Search the records below for the line containing "Identify the document". Output that line and all later lines exactly; output nothing else.

[[ DATASET EXCERPTS open ]]

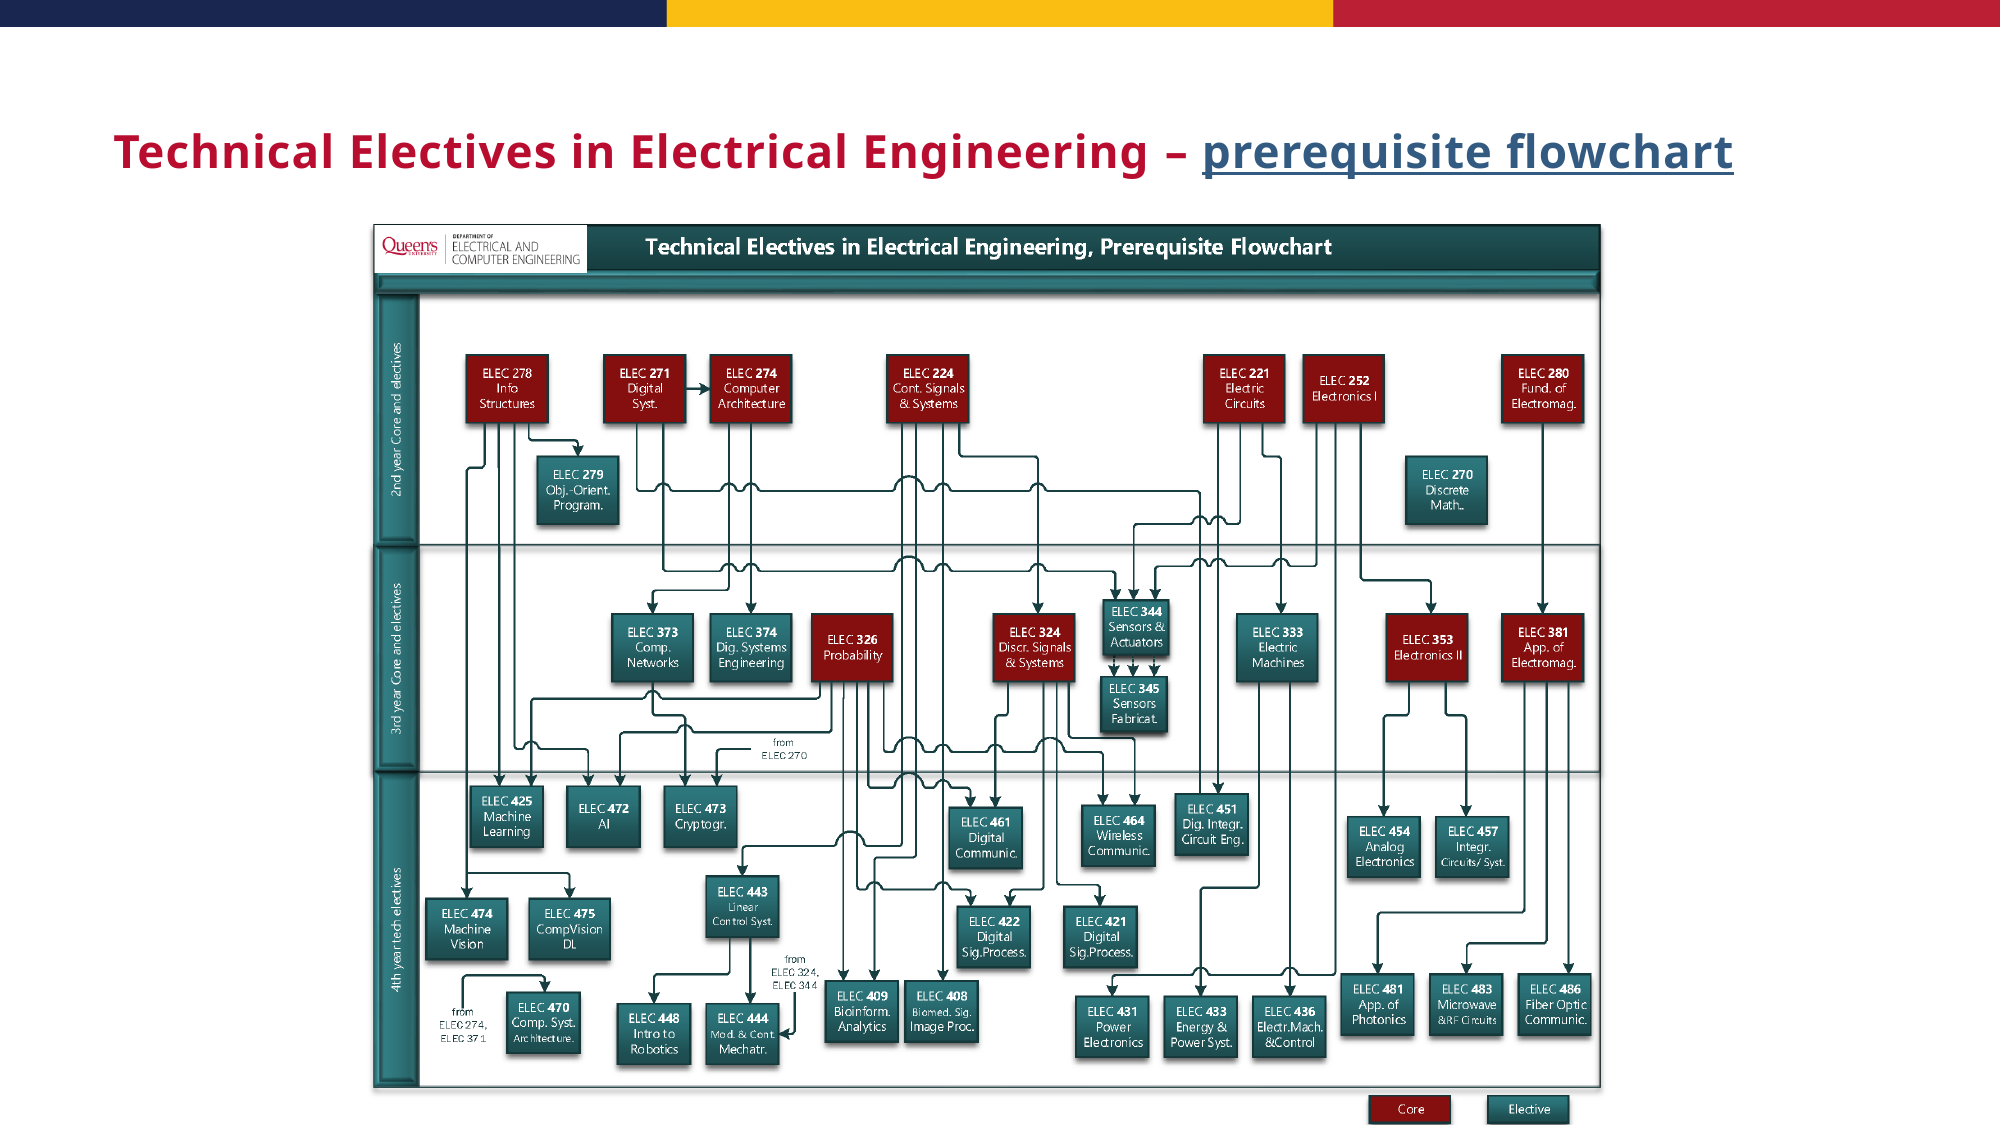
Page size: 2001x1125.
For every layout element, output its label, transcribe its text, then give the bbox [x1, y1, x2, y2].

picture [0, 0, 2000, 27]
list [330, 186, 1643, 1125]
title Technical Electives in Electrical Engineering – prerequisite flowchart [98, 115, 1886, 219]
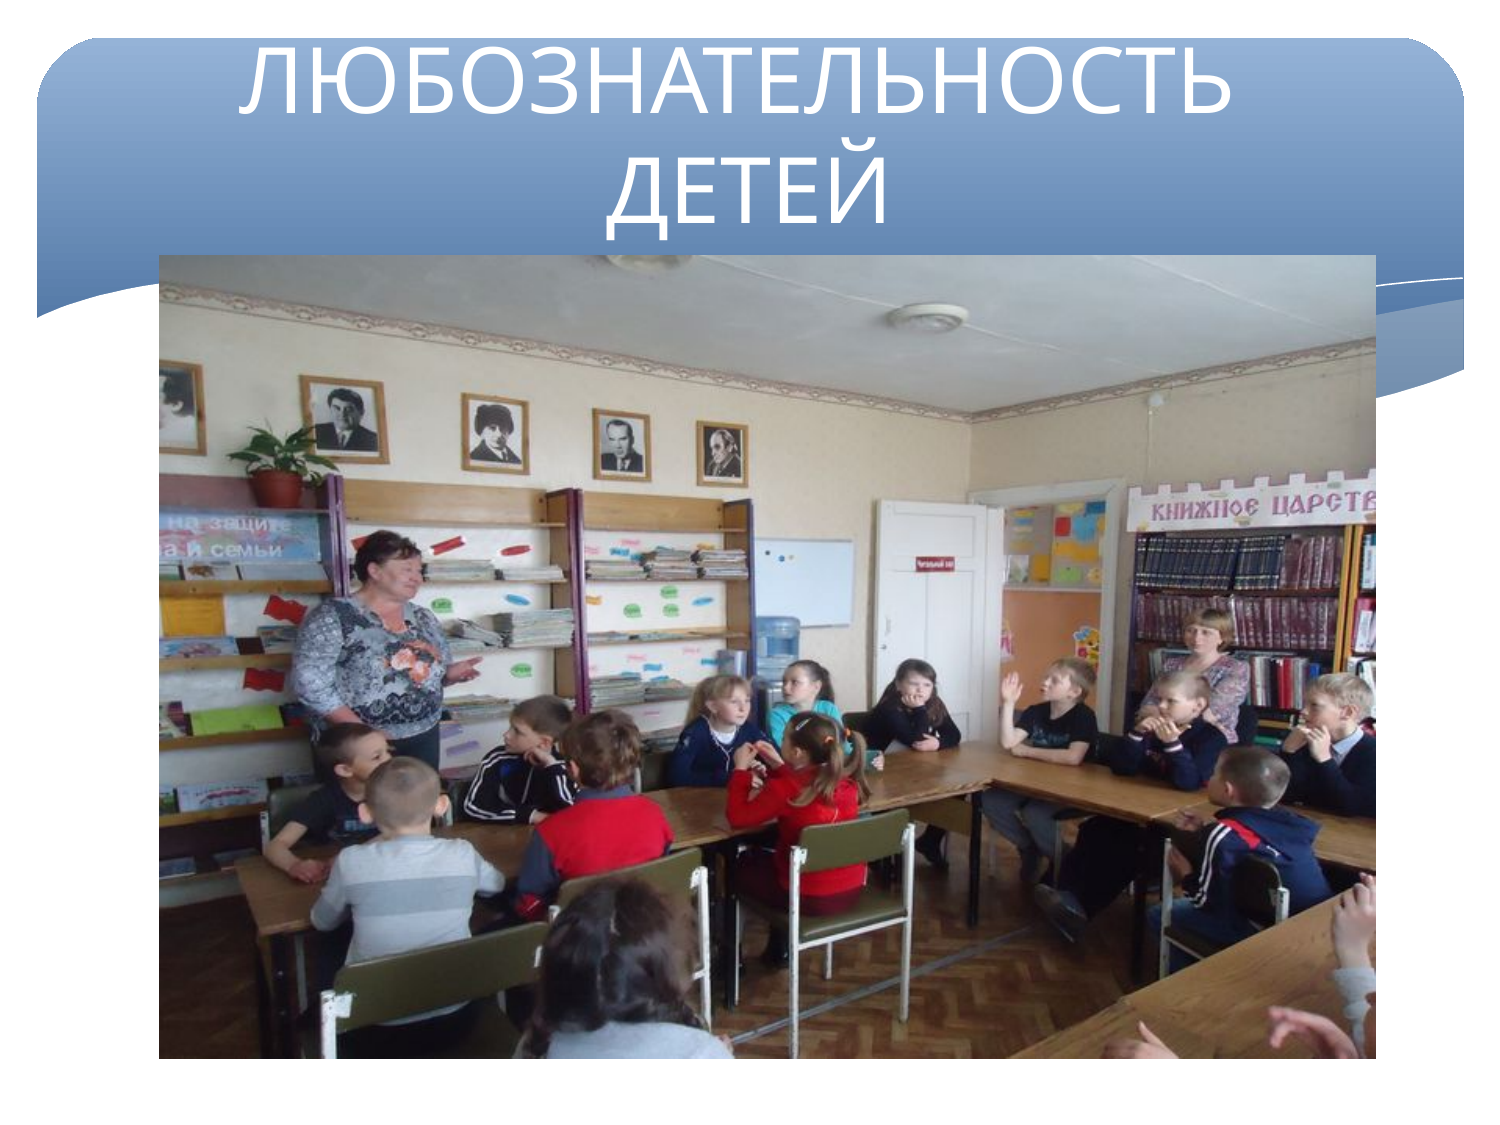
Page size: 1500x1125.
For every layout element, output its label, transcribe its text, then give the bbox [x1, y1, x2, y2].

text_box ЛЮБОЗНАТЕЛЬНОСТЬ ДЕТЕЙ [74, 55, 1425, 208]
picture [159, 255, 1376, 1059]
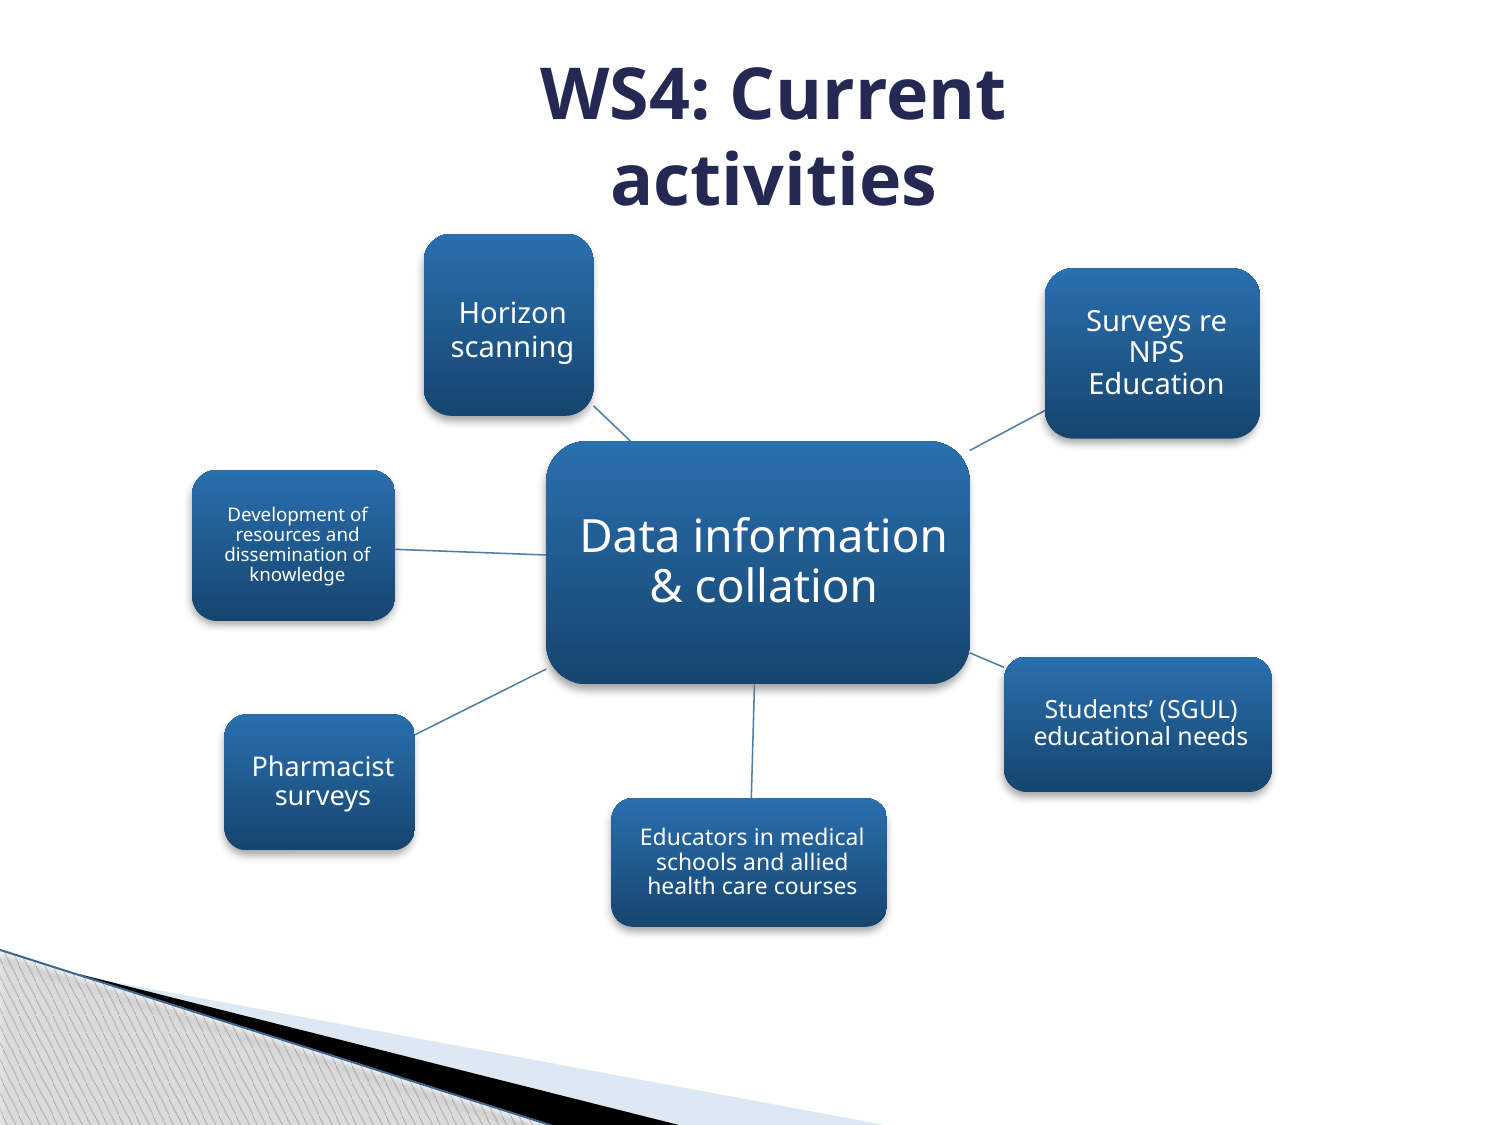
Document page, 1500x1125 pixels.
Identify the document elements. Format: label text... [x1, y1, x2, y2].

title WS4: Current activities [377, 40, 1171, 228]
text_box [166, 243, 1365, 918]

[[ DATASET EXCERPTS closed ]]

#### SOLVED EXERCISE
Identify the document elements. Format: label text... [x1, y1, x2, y2].

title WS4: Current activities [377, 40, 1171, 228]
text_box [166, 243, 1365, 918]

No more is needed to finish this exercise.